__Available records__.
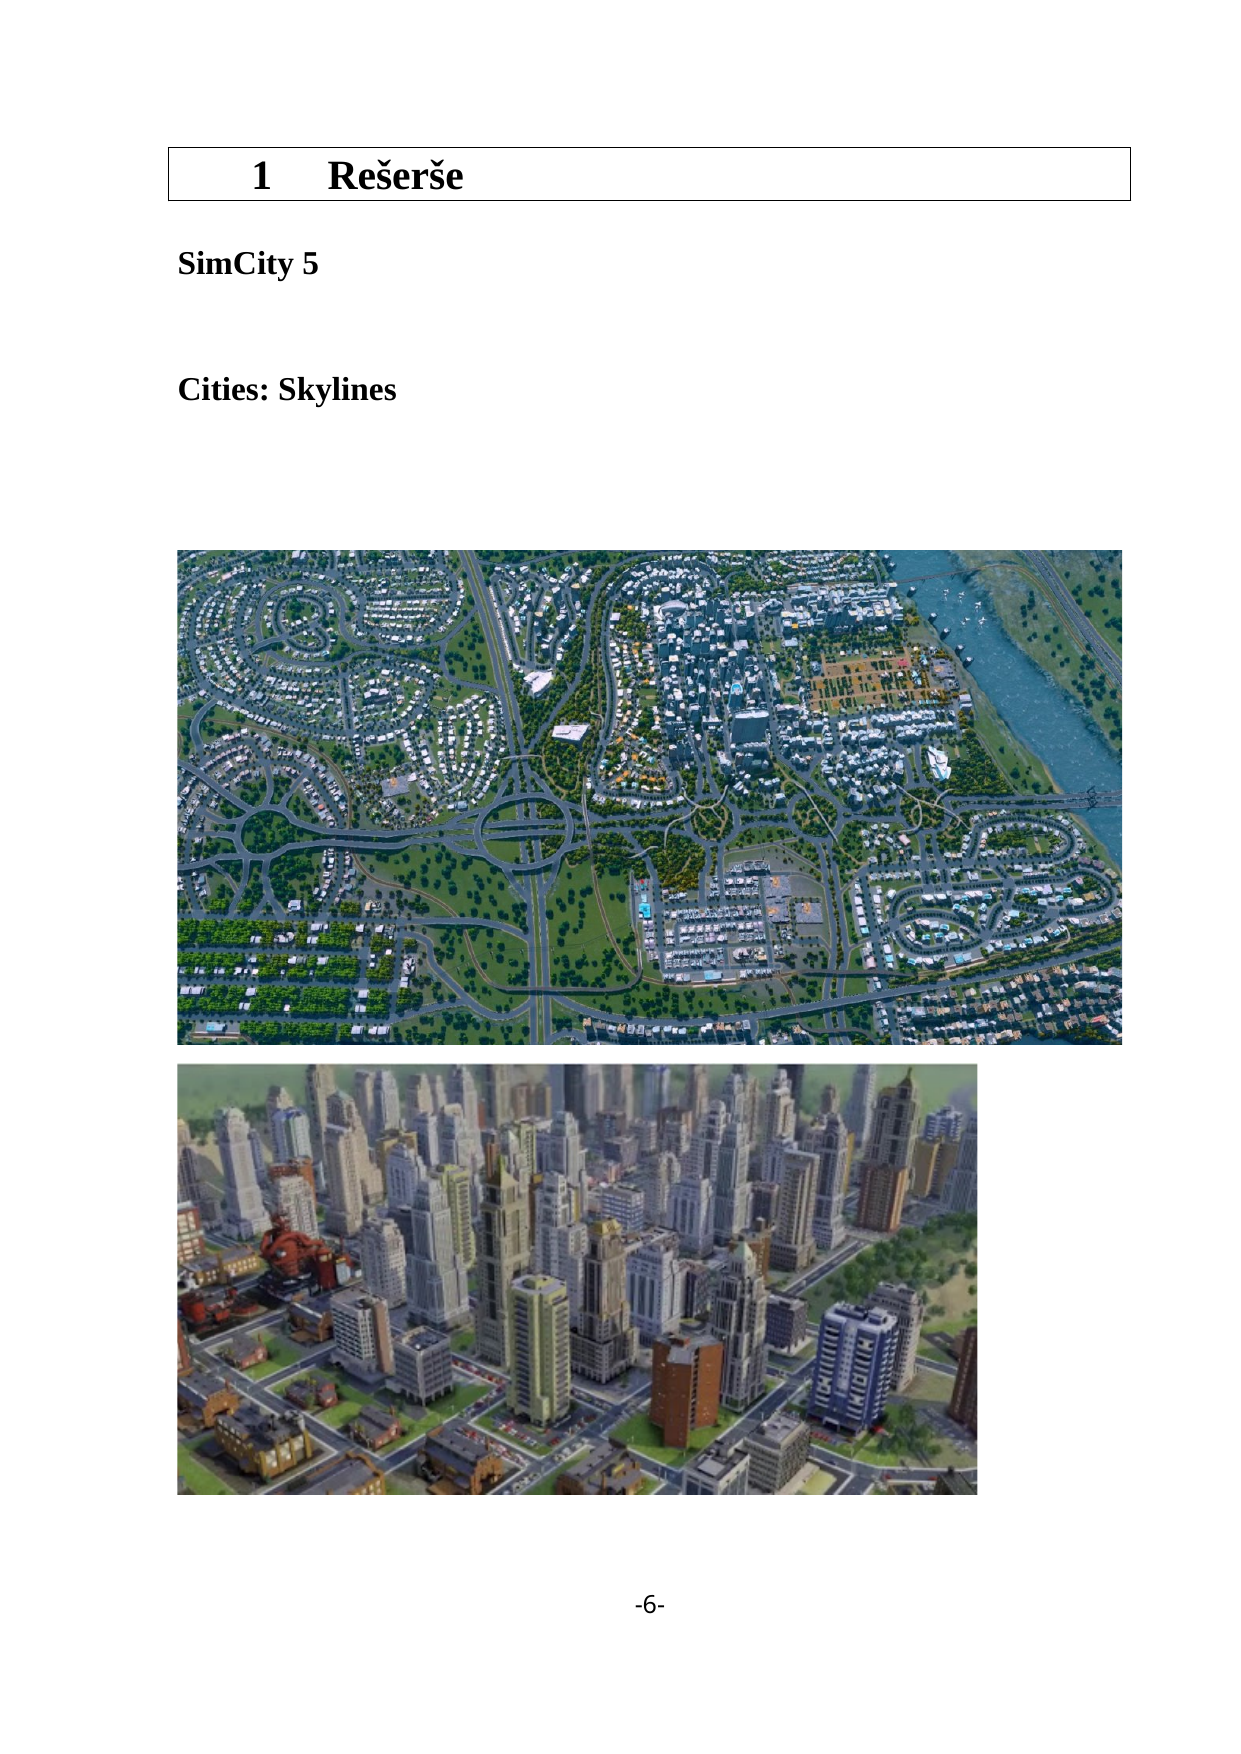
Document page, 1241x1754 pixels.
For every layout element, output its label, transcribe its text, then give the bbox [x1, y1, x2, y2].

subtitle Rešerše [169, 148, 1130, 200]
subtitle Cities: Skylines [177, 369, 1122, 407]
picture [177, 550, 1123, 1045]
subtitle SimCity 5 [177, 243, 1122, 281]
picture [177, 1063, 978, 1495]
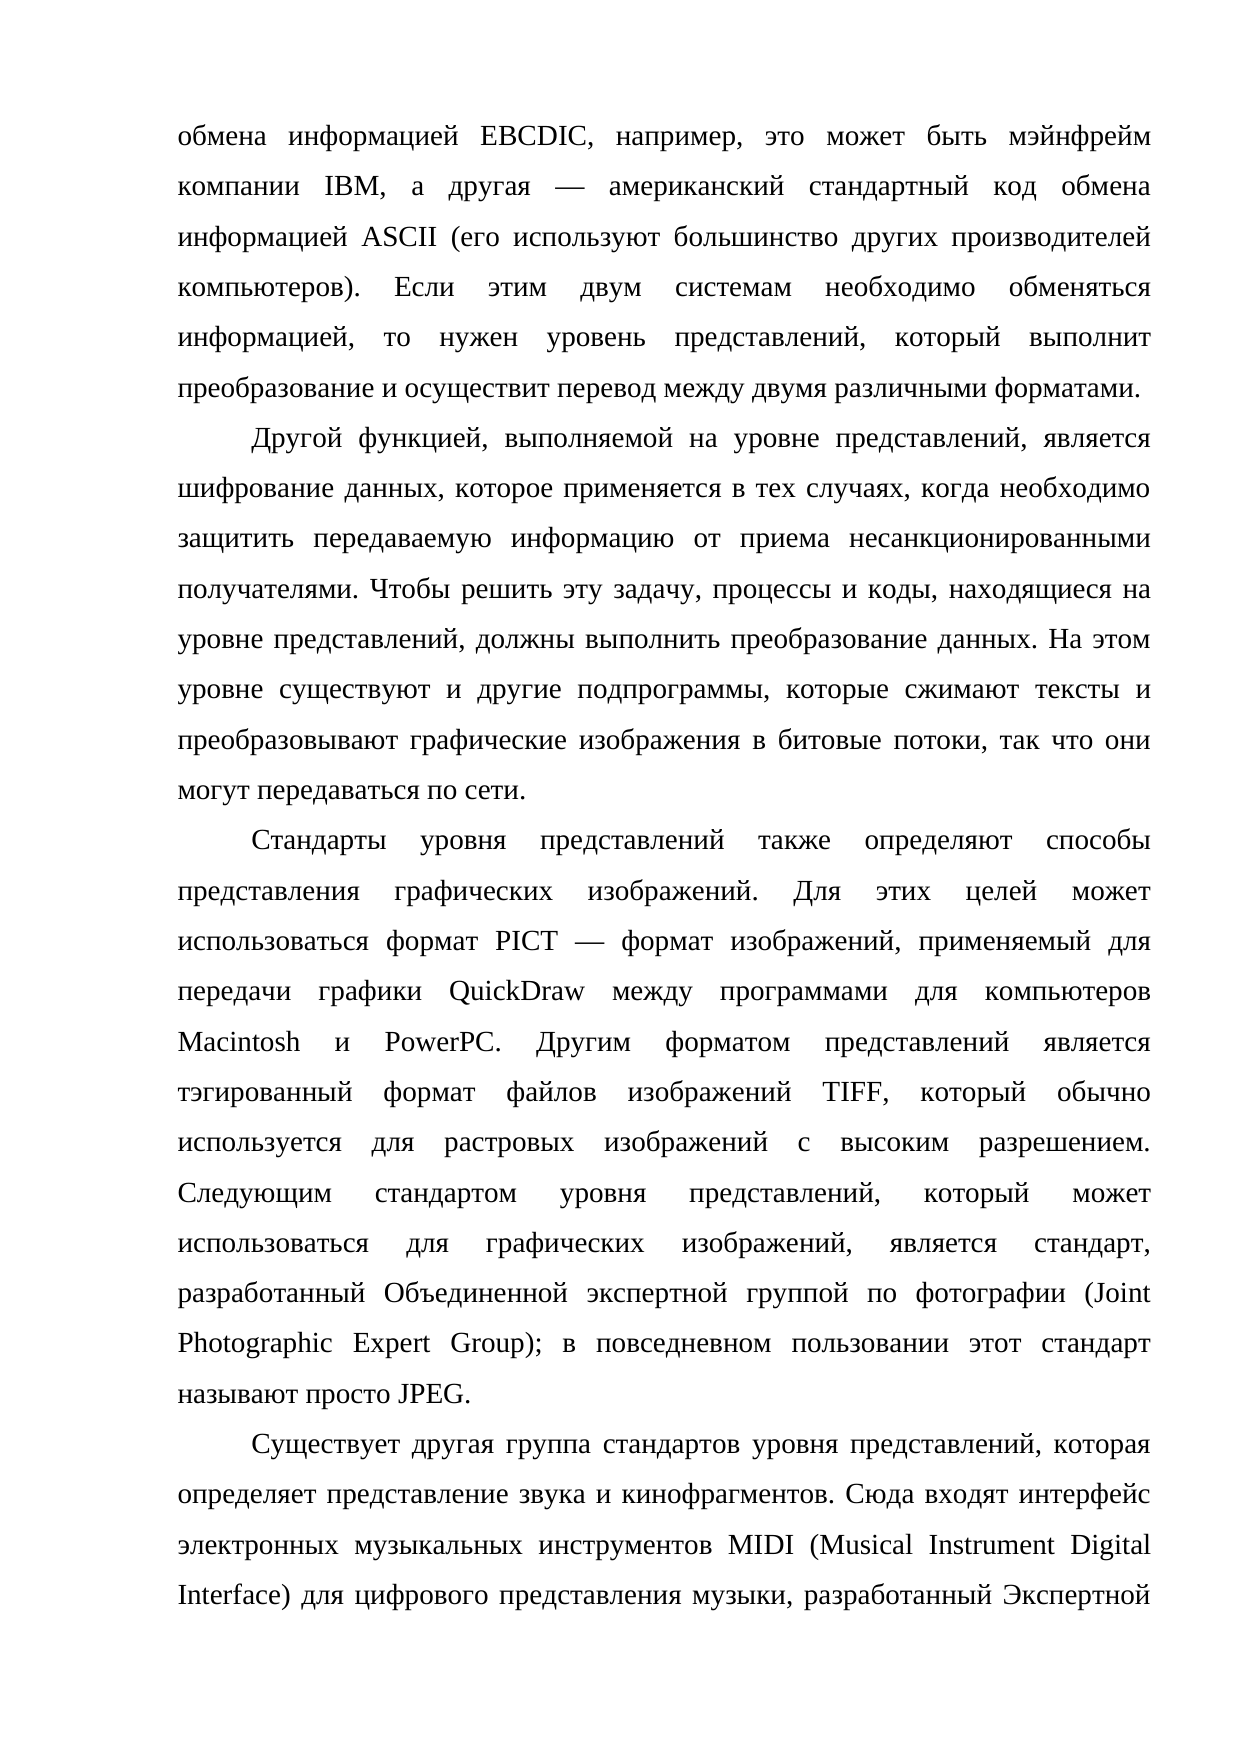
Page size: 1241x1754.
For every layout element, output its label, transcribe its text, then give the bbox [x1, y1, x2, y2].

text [177, 1426, 1152, 1611]
text Другой функцией, выполняемой на уровне представлений, является шифрование данных, которое применяется в тех случаях, когда необходимо защитить передаваемую информацию от приема несанкционированными получателями. Чтобы решить эту задачу, процессы и коды, находящиеся на уровне представлений, должны выполнить преобразование данных. На этом уровне существуют и другие подпрограммы, которые сжимают тексты и преобразовывают графические изображения в битовые потоки, так что они могут передаваться по сети. [177, 420, 1152, 806]
text Стандарты уровня представлений также определяют способы представления графических изображений. Для этих целей может использоваться формат PICT — формат изображений, применяемый для передачи графики QuickDraw между программами для компьютеров Macintosh и PowerPC. Другим форматом представлений является тэгированный формат файлов изображений TIFF, который обычно используется для растровых изображений с высоким разрешением. Следующим стандартом уровня представлений, который может использоваться для графических изображений, является стандарт, разработанный Объединенной экспертной группой по фотографии (Joint Photographic Expert Group); в повседневном пользовании этот стандарт называют просто JPEG. [177, 822, 1152, 1409]
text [177, 118, 1152, 403]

__Problem statement__.
Leave out the pictures and restate, word for word, the lines from the top of the data through the line containing "Page size: 1241x1754.", both included.

__Exercise solution__.
Document page, 1241x1754 pixels.
For every layout element, output its label, transcribe its text, then give the bbox [x1, y1, x2, y2].

subtitle Rešerše [169, 148, 1130, 200]
subtitle Cities: Skylines [177, 369, 1122, 407]
picture [177, 550, 1123, 1045]
subtitle SimCity 5 [177, 243, 1122, 281]
picture [177, 1063, 978, 1495]
Page size: 1241x1754.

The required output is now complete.